これが、マスターシリンダのシールキットです。Parts No.は8965329です。
リザーバタンクのパッキンを取り外すと、セカンダリピストン側に下図の様なピンが出現します。この赤丸のピンを抜くとピストンが抜けてきます。このピンを抜くには・・
私はこのようにして、ウエスと足でマスタシリンダを押さえながら鉄の丸棒(ドライバなど)でピストンを押し込み、ピンを抜き取りました。ピンを抜き取るとプライマリピストンが飛び出してきます。
セカンダリピストンは、マスタシリンダを軽く叩いて抜きます。もしかすると抜けないかもしれません。そのときは・・・どうすればいいのでしょうかねぇ(^-^; で、プライマリピストンを比べてみました。上が新品、下が古いものです。プライマリピストンはアッセンブリ交換です。

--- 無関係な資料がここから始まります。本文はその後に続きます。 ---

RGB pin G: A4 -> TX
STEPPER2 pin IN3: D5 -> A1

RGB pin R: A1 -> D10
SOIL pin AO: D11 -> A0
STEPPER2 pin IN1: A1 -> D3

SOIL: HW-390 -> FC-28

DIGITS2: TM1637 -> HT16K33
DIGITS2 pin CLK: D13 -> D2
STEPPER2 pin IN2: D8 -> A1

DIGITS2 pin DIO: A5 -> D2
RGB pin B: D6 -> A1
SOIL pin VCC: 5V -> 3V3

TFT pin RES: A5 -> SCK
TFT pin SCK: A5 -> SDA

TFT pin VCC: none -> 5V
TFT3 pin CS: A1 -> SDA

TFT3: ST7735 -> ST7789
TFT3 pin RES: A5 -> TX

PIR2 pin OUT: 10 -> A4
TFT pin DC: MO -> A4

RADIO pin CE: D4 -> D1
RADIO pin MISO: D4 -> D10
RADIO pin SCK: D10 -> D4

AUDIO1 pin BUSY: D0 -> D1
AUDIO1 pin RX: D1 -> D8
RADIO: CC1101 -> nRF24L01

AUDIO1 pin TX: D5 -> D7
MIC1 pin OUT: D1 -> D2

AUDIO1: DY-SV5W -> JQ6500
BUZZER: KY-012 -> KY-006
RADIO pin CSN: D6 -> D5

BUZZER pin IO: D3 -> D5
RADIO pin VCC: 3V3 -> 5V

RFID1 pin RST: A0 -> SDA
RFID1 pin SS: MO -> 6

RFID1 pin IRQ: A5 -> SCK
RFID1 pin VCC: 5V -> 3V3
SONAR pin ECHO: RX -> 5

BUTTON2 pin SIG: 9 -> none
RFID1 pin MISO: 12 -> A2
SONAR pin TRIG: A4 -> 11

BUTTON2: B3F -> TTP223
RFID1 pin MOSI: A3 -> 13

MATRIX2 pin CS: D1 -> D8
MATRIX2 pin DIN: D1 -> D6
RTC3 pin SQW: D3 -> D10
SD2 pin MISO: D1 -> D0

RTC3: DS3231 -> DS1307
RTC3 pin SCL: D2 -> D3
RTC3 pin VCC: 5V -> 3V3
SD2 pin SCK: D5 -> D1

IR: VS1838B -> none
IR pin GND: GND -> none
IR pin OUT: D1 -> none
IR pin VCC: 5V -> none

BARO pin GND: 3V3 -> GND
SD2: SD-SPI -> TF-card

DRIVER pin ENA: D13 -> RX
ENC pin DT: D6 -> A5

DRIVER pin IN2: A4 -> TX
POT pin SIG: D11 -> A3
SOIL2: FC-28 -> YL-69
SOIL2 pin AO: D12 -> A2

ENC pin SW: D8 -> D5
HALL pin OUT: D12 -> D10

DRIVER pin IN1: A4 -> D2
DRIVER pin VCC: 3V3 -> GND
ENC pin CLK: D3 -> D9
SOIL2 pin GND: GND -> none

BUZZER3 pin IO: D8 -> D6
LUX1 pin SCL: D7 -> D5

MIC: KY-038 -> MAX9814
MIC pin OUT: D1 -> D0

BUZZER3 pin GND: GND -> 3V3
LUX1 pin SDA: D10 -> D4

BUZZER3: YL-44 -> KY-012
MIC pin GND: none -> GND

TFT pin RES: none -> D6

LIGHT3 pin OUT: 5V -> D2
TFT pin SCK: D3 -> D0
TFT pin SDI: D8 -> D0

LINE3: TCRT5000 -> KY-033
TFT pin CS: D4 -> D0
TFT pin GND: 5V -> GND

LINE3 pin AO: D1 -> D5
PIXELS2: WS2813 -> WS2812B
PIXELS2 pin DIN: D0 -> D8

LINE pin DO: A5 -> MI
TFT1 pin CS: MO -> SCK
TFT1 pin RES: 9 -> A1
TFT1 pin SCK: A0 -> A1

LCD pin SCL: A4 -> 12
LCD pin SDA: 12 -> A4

よく見ると古い方はスプリング側のシールの開き方が悪いですね。さらにひどいのは、見にくいかもしれませんが右側のシールがねじれています。これはあくまで想像なのですが、前回整備した時に整備士の方がはめ方を間違えてねじってしまったんでしょうか。これではシール効果は全くないです。 セカンダリピストン側の写真です。 スプリング側のシールの表面が荒れており、薄く弾力性がありません。抜け(ペダルがスーッと踏み込まれて行く)の原因はどうやらこのシールが劣化したためだと思われます。
新品のシールを取り付けたセカンダリピストンです。シールの開き具合が全然ちがいますね。ちゃんと外側へ広がっています。
全部組立直し、表面のオイルの汚れ等をふき取って綺麗になったマスターシリンダAssy.。
シールを交換したマスタシリンダを元通りに取り付け、ブレーキラインのエア抜きを実施すれば作業終了です。